Запросить из поликлиники, где Марченкова состоит на учете, историю ее болезни. Это ходатайство очень важное. Когда ознакомимся с документами, можно будет решать вопрос и о судебно-медицинской экспертизе. Только судебно-медицинские эксперты могут твердо ответить, имела ли Марченкова возможность слышать из своей комнаты то, что говорили на улице.
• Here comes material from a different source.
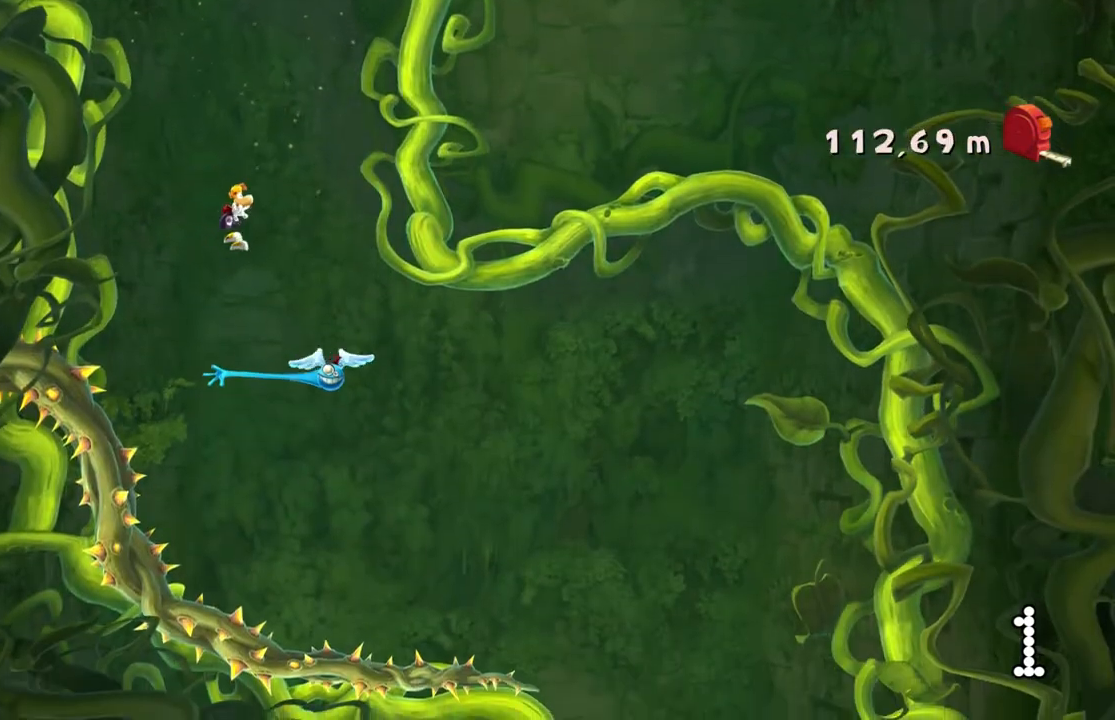
{"buttons": [], "left_stick": "right", "events": [[133, "left_stick", "left"], [300, "left_stick", "center"], [400, "left_stick", "right"]]}
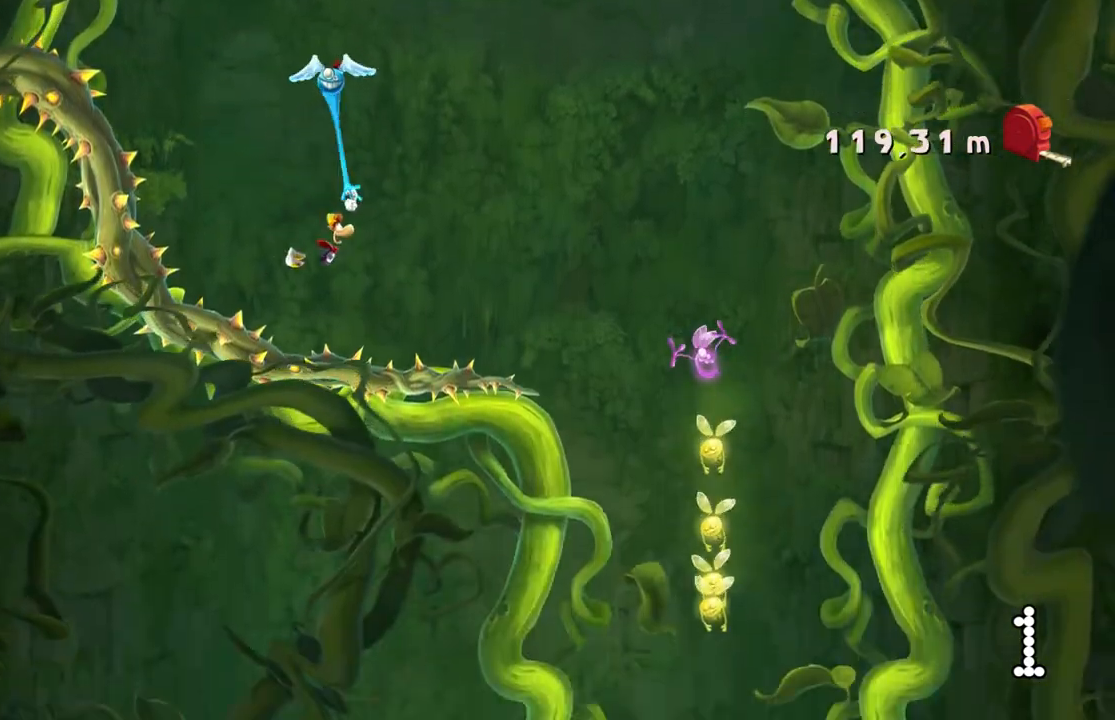
{"buttons": [], "left_stick": "left", "events": [[367, "left_stick", "center"], [501, "left_stick", "left"]]}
Прокурор оставляет это ходатайство на усмотрение суда.

Опять кивки в обе стороны. Определение: «Ходатайство оставить открытым. Решить вопрос о необходимости запроса перечисленных в нем документов после допросов всех вызванных свидетелей».

Такой ответ адвокаты часто слышат в суде. И в подавляющем большинстве случаев это – завуалированная форма отказа. В нашем деле уже были такие определения. Оставлены открытыми до последующего в конце судебного следствия рассмотрения ходатайства о вызове и допросе солдат, о допросе в суде того самого Назарова, который признавал себя виновным в изнасиловании и убийстве Марины. Чем больше проходит времени, тем меньше у нас шансов, что их удовлетворят.

Более того, некоторые из удовлетворенных судом ходатайств остались нереализованными. Не получены до сих пор справки из камер предварительного заключения Звенигорода и Голицына.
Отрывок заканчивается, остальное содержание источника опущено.